:: Exercise set ::
**A)** In the article on tuition refund insurance, list every average tuition-and-fees dollar figure and the group of students or colleges it applies to.
**B)** Continue the article on tuition refund insurance from its final sentence.

**** Text under study ****

Putting your child through college is one of the best investments you can make.

But it’s a huge investment, and it’s getting bigger.

For the current academic year, the average cost of tuition and fees for private four-year colleges nationwide was $26,273, up 4.4 percent from the year before, according to the College Board, the educational organization that tracks college costs.

Tuition and fees at four-year public colleges for in-state students averaged $7,020, up 6.5 percent. For out-of-state students, tuition and fees averaged $18,548, up 6.2 percent.

So given the buckets of money parents are pouring into their children’s college educations, shouldn’t there be some protection for their investments?

A product called tuition refund insurance aims to fill that need by reimbursing you for the tuition you’ve already paid if your child has to withdraw from school for medical reasons.

The insurance has been around since 1930, according to A.W.G. Dewar Inc. in Quincy, Mass., which originated the insurance and is still the largest seller.

Dewar’s plan is aimed at families with children in private colleges or universities. The plan is offered through the schools, which includeSouthern Methodist University and Baylor University.

**** Information supplied ****

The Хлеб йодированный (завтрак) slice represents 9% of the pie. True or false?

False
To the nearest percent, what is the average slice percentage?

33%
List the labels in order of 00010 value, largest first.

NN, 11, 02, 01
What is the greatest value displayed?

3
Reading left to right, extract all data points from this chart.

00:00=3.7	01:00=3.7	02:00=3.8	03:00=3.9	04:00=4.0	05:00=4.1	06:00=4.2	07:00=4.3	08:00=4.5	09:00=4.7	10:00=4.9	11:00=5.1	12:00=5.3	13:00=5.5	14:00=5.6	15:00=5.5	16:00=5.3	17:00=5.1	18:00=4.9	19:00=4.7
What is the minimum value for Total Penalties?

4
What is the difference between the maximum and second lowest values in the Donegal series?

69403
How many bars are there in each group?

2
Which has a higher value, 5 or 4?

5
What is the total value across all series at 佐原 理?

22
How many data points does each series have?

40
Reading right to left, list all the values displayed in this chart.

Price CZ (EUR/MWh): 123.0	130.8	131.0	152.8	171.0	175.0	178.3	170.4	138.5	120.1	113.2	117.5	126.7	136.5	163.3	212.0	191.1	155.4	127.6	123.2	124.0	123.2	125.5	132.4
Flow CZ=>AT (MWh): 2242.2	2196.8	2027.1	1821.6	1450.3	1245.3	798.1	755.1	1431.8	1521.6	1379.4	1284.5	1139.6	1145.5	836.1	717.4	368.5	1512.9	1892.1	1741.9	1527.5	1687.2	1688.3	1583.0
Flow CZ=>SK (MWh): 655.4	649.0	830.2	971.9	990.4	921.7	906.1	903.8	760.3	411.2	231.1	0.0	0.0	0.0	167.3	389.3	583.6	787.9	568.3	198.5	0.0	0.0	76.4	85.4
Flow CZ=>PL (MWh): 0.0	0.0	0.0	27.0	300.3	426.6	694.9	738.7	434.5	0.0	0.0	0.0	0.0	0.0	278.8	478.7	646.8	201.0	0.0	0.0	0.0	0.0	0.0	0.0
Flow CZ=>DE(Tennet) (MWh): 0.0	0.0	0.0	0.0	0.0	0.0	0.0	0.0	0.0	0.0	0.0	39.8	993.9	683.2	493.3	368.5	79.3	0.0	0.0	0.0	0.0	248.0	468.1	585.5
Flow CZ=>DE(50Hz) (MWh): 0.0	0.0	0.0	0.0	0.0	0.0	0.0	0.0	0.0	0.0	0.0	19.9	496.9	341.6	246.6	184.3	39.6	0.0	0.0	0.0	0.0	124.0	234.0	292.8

****

:: Results by task ::
**A)**
- $26,273: private four-year colleges nationwide, for the current academic year
- $7,020: four-year public colleges, for in-state students
- $18,548: four-year public colleges, for out-of-state students

**B)**
Similar plans are offered by Education Insurance Plans Inc. and MarkelInsurance Co. College Parents of America, a nationwide association that advocates for the interest of college parents, also recently started including tuition insurance as part of its membership.

“A medical withdrawal is, by nature, unpredictable, and college refund policies are, not surprisingly, set in stone,” said James Boyle, president of the College Parents of America.

“Having tuition insurance helps a family protect its finances when a collision occurs between unpredictable force [medical withdrawal] and immovable object [college refund policy].”

The insurance refunds up to 100 percent of tuition, room and board when a student withdraws at any time during a semester due to illness.

For example, if a school’s tuition is $10,000 a semester, and you’ve already paid that, Dewar’s plan would pay you $10,000 if your child withdraws from school.

If you’ve paid $8,000 of the $10,000 tuition, Dewar’s would pay the school the full $10,000, and the school would reimburse your $8,000.

The insurance also covers private and federally insured student loans.

Tuition refund insurance typically costs 1 percent to 5 percent of the face value of the coverage per year, financial aid expert Mark Kantrowitz said.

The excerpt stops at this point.